- [What is required]: Print all the records exactly as they stand.

- [Saved entries]:
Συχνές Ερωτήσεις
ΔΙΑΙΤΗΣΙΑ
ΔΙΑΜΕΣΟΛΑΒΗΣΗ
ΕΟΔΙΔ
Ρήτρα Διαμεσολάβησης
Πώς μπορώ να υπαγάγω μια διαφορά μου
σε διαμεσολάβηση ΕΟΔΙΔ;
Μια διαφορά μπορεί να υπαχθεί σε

- [Answer to this task]:
Συχνές Ερωτήσεις
ΔΙΑΙΤΗΣΙΑ
ΔΙΑΜΕΣΟΛΑΒΗΣΗ
ΕΟΔΙΔ
Ρήτρα Διαμεσολάβησης
Πώς μπορώ να υπαγάγω μια διαφορά μου
σε διαμεσολάβηση ΕΟΔΙΔ;
Μια διαφορά μπορεί να υπαχθεί σε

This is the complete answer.